Харриет скорее угадала, чем почувствовала бесшумное движение рядом с собой, и что-то теплое, влажное скользнуло по ее руке. Это был черный овчарочий нос Аякса. Тотчас как из-под земли выросли остальные собаки и принялись выражать свою радость – не бурный собачий восторг, но спокойную радость, – подпрыгивая и топчась вокруг хозяйки слаженно и грациозно. Этот собачий кордебалет появился в жизни Харриет, в общем-то, случайно. Собаки (все они принадлежали не Дэвиду и не Блейзу, только ей) жили, разумеется, не в самом доме, а в старом гараже, где Харриет постаралась разместить их со всеми возможными удобствами. В свое время, правда, она пыталась «одомашнить» маленького лохматого Ганимеда, но комнатная собачка из него так и не получилась. У собак, как и у людей, несчастливое детство налагает отпечаток на всю жизнь. К тому же это выглядело несправедливо по отношению к остальным собакам, которых тогда было четыре. Теперь их набралось уже семь: Аякс – восточноевропейская овчарка, малыш Ганимед – черный карликовый пудель, Бабуин – черный спаниель, Панда – полукровка-лабрадор, тоже почти совсем черный, но с белыми отметинами, эрдель Баффи, колли Лоренс и черно-белый терьерчик по кличке Ёрш. Первоначально предполагалось, что все собаки будут черные и у всех будут классические имена, но эта идея быстро себя изжила.
Аякс – он был первый – появился из-за того, что Харриет было не по себе в большом доме, когда Блейз по ночам работал с пациентами (с Магнусом Боулзом, например). В детстве она панически боялась кошек и каждый вечер перед сном тщательно обыскивала свою спальню: вдруг кошка спряталась в каком-нибудь темном углу. Позднее ей внушали страх воры-домушники, бродяги, цыгане. Блейз объяснил ей, что все эти воры-грабители не более чем символы сексуальной сферы, но это замечательное знание ничем ей не помогло, и она по-прежнему, затаив дыхание, вслушивалась в ночные звуки.

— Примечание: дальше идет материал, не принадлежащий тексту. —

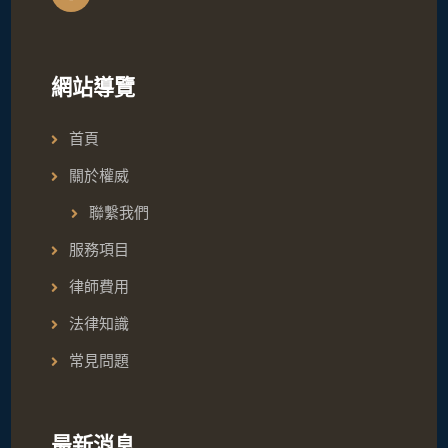
網站導覽
首頁
關於權威
聯繫我們
服務項目
律師費用
法律知識
常見問題
最新消息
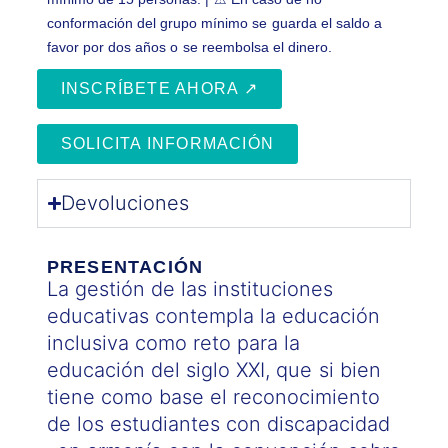
conformación del grupo mínimo se guarda el saldo a
favor por dos años o se reembolsa el dinero.
INSCRÍBETE AHORA ↗
SOLICITA INFORMACIÓN
Devoluciones
PRESENTACIÓN
La gestión de las instituciones
educativas contempla la educación
inclusiva como reto para la
educación del siglo XXI, que si bien
tiene como base el reconocimiento
de los estudiantes con discapacidad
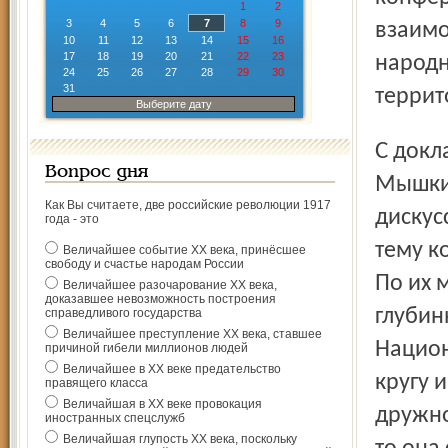
1
2
3
4
5
6
7
8
9
взаимо
10
11
12
13
14
15
16
17
18
19
20
21
22
23
народн
24
25
26
27
28
29
30
31
террит
Выберите дату
С докладами выступят историки и краеведы из Ярославля,
Вопрос дня
Мышкин
Как Вы считаете, две российские революции 1917
дискус
года - это
тему к
Величайшее событие ХХ века, принёсшее
свободу и счастье народам России
По их 
Величайшее разочарование ХХ века,
доказавшее невозможность построения
глубин
справедливого государства
Величайшее преступление ХХ века, ставшее
Национ
причиной гибели миллионов людей
Величайшее в ХХ веке предательство
кругу 
правящего класса
Величайшая в ХХ веке провокация
дружно
иностранных спецслужб
Величайшая глупость ХХ века, поскольку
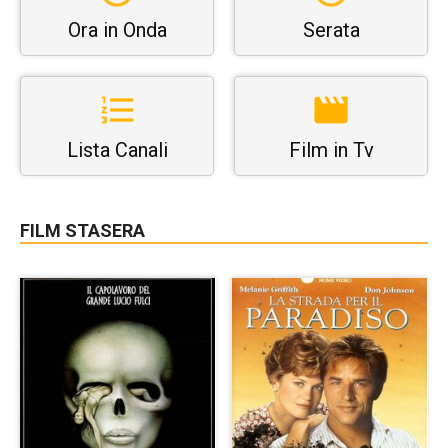
Ora in Onda
Serata
Lista Canali
Film in Tv
FILM STASERA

В конце концов она поехала в Лондон, в Баттерсийский дом собак, и привезла оттуда Аякса, взрослую уже овчарку. Впоследствии это превратилось в привычку. «Стоит тебе только захандрить, как ты заводишь новую собаку», – выговаривал ей Блейз. И все же вызволить из клетки живое существо, жалкое, преданное и прекрасное, – в этом было что-то трогательное, почти животворящее.